▶

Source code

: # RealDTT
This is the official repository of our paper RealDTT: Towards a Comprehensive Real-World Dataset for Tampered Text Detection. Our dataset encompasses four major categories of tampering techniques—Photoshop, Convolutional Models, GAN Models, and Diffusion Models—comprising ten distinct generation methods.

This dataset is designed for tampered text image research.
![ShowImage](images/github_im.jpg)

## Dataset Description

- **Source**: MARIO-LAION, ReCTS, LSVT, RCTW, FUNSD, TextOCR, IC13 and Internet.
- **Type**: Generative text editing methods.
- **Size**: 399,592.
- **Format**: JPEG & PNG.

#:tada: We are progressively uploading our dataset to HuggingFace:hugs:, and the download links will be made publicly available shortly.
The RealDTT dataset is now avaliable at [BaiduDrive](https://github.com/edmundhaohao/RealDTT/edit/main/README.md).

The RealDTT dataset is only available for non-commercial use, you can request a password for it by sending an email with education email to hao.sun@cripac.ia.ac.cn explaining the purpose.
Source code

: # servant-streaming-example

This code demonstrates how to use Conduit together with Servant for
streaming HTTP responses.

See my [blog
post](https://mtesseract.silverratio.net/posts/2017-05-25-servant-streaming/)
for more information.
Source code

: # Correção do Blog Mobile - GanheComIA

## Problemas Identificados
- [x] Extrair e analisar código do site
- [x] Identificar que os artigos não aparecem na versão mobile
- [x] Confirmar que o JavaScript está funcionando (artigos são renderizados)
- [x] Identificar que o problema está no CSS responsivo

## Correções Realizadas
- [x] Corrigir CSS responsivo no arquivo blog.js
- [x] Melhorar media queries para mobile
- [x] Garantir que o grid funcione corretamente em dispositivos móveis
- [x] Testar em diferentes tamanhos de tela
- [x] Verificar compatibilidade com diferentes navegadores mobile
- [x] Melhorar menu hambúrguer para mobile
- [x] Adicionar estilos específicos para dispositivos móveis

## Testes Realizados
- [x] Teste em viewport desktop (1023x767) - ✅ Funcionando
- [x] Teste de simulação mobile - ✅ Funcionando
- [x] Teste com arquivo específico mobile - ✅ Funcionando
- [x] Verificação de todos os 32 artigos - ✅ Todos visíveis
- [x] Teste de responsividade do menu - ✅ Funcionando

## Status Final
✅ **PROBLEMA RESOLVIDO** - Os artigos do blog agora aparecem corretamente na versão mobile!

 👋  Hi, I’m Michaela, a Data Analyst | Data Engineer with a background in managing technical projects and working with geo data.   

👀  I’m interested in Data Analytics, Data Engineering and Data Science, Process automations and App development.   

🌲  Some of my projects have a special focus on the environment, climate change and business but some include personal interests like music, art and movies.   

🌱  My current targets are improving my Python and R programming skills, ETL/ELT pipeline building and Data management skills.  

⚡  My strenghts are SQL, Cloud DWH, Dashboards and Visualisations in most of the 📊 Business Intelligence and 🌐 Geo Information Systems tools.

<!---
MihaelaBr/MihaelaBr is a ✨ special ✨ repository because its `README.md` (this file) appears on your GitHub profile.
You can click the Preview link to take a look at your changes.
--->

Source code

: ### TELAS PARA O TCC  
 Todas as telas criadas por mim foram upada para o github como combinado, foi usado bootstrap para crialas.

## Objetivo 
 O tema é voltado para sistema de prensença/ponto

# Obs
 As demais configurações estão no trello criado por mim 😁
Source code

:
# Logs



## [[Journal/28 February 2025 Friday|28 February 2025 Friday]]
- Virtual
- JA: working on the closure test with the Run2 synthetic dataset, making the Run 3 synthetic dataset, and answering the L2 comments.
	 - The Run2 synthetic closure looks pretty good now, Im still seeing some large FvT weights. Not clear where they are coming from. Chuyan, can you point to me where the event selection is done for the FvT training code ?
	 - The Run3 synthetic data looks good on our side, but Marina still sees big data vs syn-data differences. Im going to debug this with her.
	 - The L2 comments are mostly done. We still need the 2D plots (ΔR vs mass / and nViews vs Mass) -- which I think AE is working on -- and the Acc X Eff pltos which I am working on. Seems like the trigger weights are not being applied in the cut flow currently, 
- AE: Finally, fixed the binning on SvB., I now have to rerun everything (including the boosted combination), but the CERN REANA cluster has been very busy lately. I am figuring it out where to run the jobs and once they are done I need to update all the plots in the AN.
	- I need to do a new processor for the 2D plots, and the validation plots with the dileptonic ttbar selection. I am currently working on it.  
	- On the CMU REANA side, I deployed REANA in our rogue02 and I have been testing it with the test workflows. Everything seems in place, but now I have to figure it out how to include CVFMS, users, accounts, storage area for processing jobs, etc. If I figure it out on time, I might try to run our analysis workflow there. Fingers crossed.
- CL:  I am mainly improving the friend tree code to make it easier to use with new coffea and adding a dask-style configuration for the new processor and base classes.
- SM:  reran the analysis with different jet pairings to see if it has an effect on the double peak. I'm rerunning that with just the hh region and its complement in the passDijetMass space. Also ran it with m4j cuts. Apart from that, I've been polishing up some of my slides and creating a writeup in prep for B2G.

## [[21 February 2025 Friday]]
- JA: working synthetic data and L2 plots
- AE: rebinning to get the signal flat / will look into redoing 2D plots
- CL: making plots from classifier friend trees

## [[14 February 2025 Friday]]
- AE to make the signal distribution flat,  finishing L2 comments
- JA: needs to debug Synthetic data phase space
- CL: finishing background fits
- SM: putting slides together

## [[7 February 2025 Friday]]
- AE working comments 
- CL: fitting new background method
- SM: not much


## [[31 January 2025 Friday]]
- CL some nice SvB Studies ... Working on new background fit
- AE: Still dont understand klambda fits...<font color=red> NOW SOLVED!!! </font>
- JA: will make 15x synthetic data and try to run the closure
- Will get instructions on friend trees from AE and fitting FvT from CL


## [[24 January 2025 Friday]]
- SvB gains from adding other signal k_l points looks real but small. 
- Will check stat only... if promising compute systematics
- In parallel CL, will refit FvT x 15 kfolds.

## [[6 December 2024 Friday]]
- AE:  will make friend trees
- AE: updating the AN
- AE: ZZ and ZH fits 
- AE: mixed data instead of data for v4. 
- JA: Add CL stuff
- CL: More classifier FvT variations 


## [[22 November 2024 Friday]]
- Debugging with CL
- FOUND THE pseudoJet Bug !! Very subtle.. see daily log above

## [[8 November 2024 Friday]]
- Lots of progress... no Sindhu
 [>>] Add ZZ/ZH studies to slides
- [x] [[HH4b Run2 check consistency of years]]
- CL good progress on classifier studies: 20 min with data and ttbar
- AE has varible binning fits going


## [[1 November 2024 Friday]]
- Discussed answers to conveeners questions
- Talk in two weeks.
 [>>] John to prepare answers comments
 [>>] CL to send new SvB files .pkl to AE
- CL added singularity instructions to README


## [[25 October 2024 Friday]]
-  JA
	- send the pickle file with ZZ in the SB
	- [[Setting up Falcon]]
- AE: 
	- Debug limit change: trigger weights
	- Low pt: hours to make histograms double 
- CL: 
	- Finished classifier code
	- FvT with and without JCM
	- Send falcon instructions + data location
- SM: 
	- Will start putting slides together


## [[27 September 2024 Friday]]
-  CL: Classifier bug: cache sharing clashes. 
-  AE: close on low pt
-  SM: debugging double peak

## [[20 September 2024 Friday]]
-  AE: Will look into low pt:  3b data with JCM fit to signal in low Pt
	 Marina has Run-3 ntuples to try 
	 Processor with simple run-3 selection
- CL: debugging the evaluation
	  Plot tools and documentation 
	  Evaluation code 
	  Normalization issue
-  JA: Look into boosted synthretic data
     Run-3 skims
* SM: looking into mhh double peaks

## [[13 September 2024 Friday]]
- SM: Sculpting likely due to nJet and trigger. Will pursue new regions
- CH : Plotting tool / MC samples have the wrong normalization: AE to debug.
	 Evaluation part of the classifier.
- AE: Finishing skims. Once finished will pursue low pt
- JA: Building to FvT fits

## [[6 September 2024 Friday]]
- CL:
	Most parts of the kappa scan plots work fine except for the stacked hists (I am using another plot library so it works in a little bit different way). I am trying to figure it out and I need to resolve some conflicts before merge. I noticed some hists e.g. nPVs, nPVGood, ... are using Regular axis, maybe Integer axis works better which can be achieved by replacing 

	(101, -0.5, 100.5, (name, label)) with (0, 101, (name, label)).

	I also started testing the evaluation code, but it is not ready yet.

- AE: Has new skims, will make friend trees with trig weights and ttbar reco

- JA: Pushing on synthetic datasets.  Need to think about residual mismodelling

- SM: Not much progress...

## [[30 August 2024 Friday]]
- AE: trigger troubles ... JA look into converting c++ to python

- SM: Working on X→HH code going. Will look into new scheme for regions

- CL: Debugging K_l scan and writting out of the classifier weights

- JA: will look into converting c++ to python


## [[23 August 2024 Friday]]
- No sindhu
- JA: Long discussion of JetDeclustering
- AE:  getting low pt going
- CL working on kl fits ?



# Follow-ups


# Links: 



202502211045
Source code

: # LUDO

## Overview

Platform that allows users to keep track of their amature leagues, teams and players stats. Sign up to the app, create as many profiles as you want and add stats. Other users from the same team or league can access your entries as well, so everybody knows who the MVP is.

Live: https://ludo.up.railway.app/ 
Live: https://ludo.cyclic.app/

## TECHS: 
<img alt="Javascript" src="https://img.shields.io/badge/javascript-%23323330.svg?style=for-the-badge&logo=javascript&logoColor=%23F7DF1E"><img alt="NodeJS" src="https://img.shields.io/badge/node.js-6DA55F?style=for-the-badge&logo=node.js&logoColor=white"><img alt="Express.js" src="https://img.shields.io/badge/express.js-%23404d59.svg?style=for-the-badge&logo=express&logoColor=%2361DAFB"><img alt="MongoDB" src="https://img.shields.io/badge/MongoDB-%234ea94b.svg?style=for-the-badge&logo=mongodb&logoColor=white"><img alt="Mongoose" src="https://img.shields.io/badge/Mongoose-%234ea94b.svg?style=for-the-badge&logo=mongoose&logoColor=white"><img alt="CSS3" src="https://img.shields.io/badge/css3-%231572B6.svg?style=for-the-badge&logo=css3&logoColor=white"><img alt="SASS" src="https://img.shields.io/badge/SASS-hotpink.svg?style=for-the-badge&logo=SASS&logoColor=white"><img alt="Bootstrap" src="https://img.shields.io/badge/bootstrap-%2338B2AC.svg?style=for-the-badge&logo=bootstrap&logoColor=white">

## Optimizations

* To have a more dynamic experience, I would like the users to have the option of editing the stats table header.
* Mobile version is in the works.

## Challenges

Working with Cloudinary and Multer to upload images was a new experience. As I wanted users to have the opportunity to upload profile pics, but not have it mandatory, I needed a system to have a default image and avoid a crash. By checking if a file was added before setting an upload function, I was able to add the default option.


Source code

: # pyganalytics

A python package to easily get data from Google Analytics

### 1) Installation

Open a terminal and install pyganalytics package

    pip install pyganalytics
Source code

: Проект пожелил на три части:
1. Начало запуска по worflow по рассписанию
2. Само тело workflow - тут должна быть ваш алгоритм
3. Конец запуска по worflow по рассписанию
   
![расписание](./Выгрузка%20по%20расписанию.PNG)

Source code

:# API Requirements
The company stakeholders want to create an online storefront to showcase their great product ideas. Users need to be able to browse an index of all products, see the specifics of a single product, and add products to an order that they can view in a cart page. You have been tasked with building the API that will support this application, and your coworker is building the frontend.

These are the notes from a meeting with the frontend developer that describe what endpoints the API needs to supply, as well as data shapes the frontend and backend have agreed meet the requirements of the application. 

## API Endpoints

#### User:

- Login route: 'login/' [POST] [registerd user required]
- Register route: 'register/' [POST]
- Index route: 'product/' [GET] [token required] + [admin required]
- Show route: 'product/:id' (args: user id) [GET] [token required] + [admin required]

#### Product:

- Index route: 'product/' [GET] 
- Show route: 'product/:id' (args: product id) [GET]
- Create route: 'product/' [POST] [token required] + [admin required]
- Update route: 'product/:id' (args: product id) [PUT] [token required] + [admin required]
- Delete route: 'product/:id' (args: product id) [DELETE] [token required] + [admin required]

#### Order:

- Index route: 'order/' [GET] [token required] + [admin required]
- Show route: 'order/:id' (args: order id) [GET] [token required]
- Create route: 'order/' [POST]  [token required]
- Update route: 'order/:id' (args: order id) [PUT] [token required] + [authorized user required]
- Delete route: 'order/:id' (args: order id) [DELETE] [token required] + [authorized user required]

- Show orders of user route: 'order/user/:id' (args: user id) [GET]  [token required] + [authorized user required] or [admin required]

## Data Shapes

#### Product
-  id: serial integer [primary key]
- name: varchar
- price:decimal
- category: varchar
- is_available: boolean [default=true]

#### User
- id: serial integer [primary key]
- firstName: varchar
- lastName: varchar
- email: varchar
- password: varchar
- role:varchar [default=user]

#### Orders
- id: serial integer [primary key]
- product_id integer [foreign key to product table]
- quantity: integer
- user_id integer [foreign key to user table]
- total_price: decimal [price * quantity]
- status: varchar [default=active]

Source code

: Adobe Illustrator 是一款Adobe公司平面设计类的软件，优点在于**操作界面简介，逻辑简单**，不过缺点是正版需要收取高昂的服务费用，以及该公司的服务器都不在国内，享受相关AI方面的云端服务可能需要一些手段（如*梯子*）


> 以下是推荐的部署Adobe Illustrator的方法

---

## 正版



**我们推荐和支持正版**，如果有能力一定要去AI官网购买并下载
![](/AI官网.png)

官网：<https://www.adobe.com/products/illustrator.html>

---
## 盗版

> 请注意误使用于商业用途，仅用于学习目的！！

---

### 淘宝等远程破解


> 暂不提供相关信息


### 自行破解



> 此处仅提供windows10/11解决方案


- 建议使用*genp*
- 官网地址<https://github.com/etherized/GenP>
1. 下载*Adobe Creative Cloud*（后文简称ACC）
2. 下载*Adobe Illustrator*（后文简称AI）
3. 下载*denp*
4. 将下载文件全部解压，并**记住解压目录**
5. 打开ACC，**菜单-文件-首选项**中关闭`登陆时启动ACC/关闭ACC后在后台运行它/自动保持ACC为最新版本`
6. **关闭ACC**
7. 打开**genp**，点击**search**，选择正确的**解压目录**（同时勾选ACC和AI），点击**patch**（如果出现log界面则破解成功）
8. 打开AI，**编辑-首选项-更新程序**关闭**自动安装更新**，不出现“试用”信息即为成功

◀

*WHAT YOU WILL DO:* Reproduce the rows from the line containing "Data management skills." through the line containing "Information Systems tools.", inclusive.

*TASK RESPONSE:*
🌱  My current targets are improving my Python and R programming skills, ETL/ELT pipeline building and Data management skills.  

⚡  My strenghts are SQL, Cloud DWH, Dashboards and Visualisations in most of the 📊 Business Intelligence and 🌐 Geo Information Systems tools.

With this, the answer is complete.